* EXERCISE PROMPT *
The data must be given again exactly as written, with all images omitted.

Saved entries:
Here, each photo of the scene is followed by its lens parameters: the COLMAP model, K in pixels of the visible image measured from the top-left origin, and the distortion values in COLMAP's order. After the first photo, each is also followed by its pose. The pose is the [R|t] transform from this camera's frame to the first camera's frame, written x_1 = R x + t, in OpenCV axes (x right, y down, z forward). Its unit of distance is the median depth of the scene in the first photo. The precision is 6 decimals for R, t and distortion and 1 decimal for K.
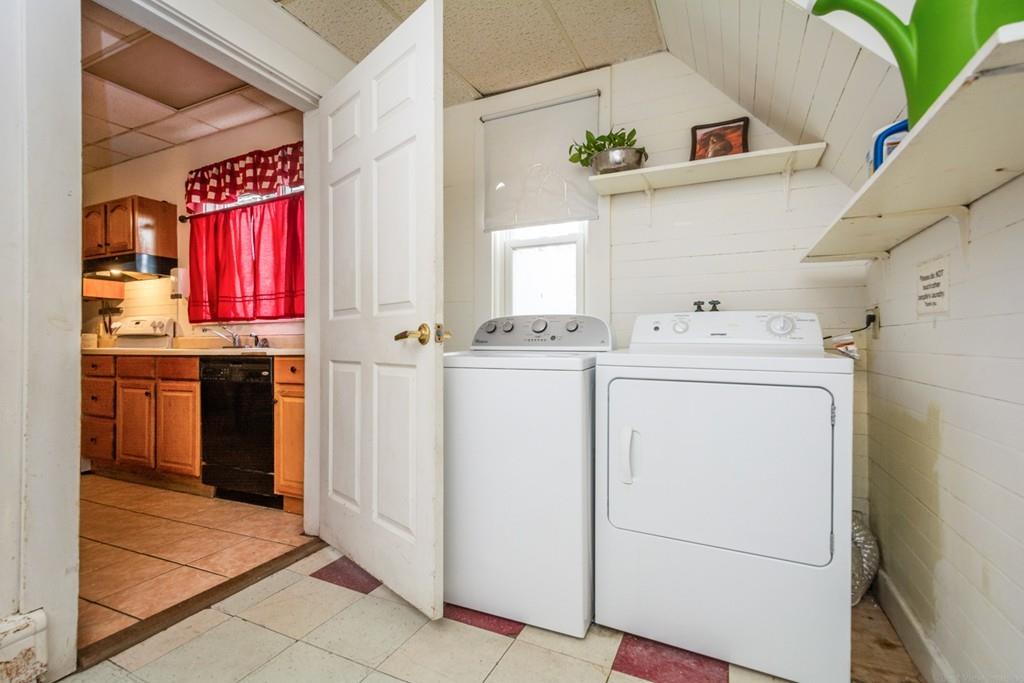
lens RADIAL K [[472.3, 0, 512.0], [0, 472.3, 341.5], [0, 0, 1]] dist [0.000929, 0.000288]
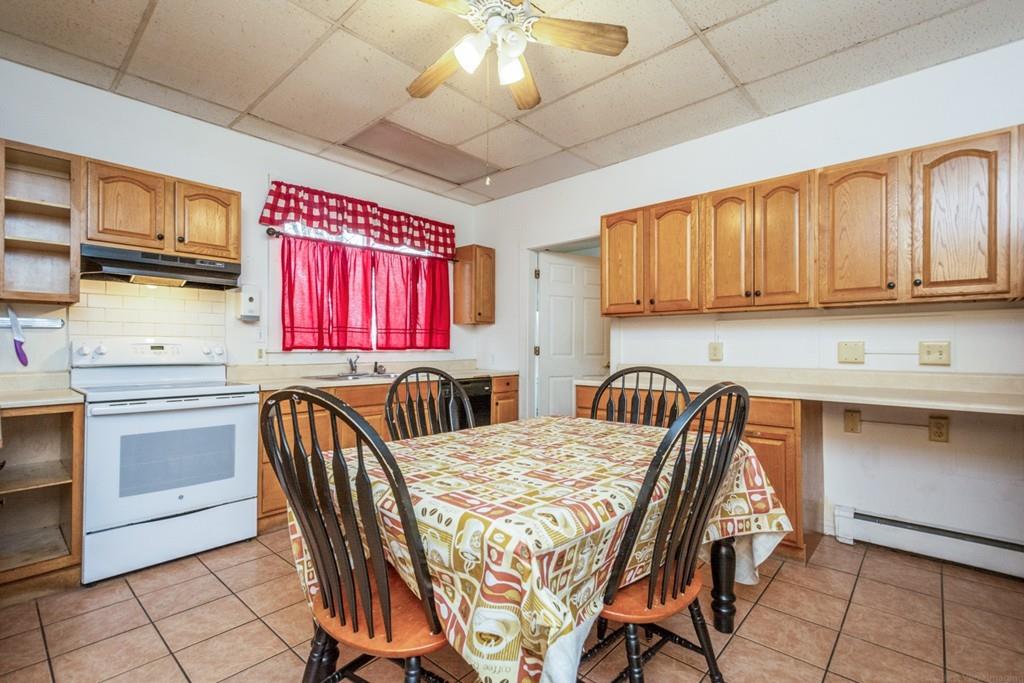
lens RADIAL K [[467.9, 0, 516.7], [0, 467.9, 347.3], [0, 0, 1]] dist [0.001638, -0.000050]
pose [[0.300259, 0.010353, 0.953801, -1.272139], [-0.010212, 0.999919, -0.007639, -0.037689], [-0.953803, -0.007447, 0.300341, 0.272282]]
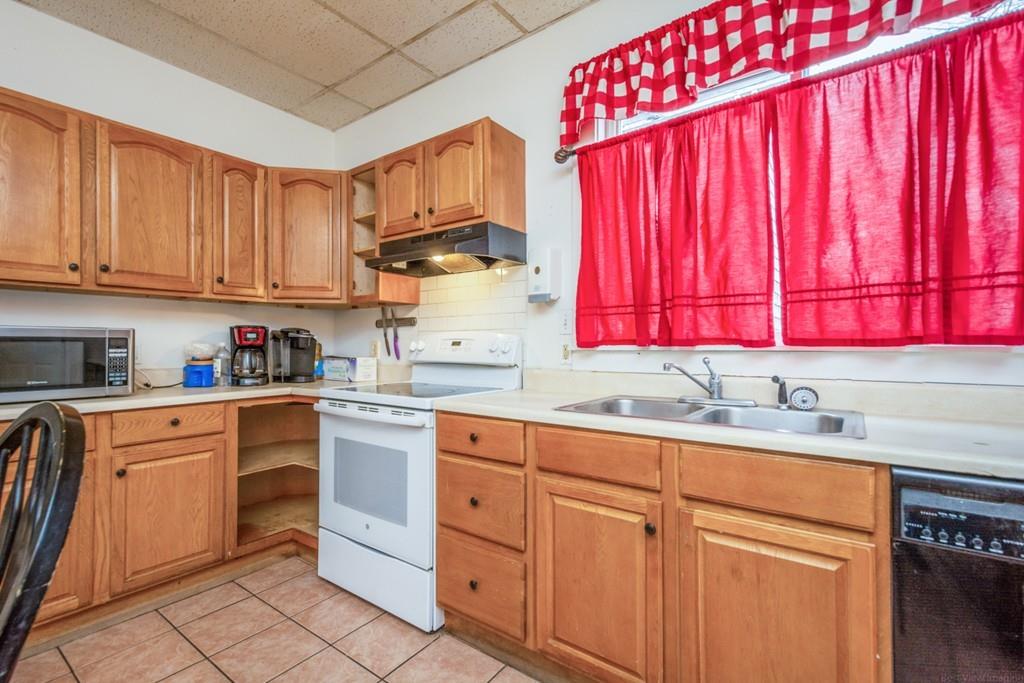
lens RADIAL K [[467.9, 0, 516.7], [0, 467.9, 347.3], [0, 0, 1]] dist [0.001638, -0.000050]
pose [[0.977156, 0.000117, -0.212524, -0.578622], [0.003422, 0.999862, 0.016286, -0.041664], [0.212496, -0.016641, 0.977020, 0.414457]]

* EXERCISE RESPONSE *
Here, each photo of the scene is followed by its lens parameters: the COLMAP model, K in pixels of the visible image measured from the top-left origin, and the distortion values in COLMAP's order. After the first photo, each is also followed by its pose. The pose is the [R|t] transform from this camera's frame to the first camera's frame, written x_1 = R x + t, in OpenCV axes (x right, y down, z forward). Its unit of distance is the median depth of the scene in the first photo. The precision is 6 decimals for R, t and distortion and 1 decimal for K.
lens RADIAL K [[472.3, 0, 512.0], [0, 472.3, 341.5], [0, 0, 1]] dist [0.000929, 0.000288]
lens RADIAL K [[467.9, 0, 516.7], [0, 467.9, 347.3], [0, 0, 1]] dist [0.001638, -0.000050]
pose [[0.300259, 0.010353, 0.953801, -1.272139], [-0.010212, 0.999919, -0.007639, -0.037689], [-0.953803, -0.007447, 0.300341, 0.272282]]
lens RADIAL K [[467.9, 0, 516.7], [0, 467.9, 347.3], [0, 0, 1]] dist [0.001638, -0.000050]
pose [[0.977156, 0.000117, -0.212524, -0.578622], [0.003422, 0.999862, 0.016286, -0.041664], [0.212496, -0.016641, 0.977020, 0.414457]]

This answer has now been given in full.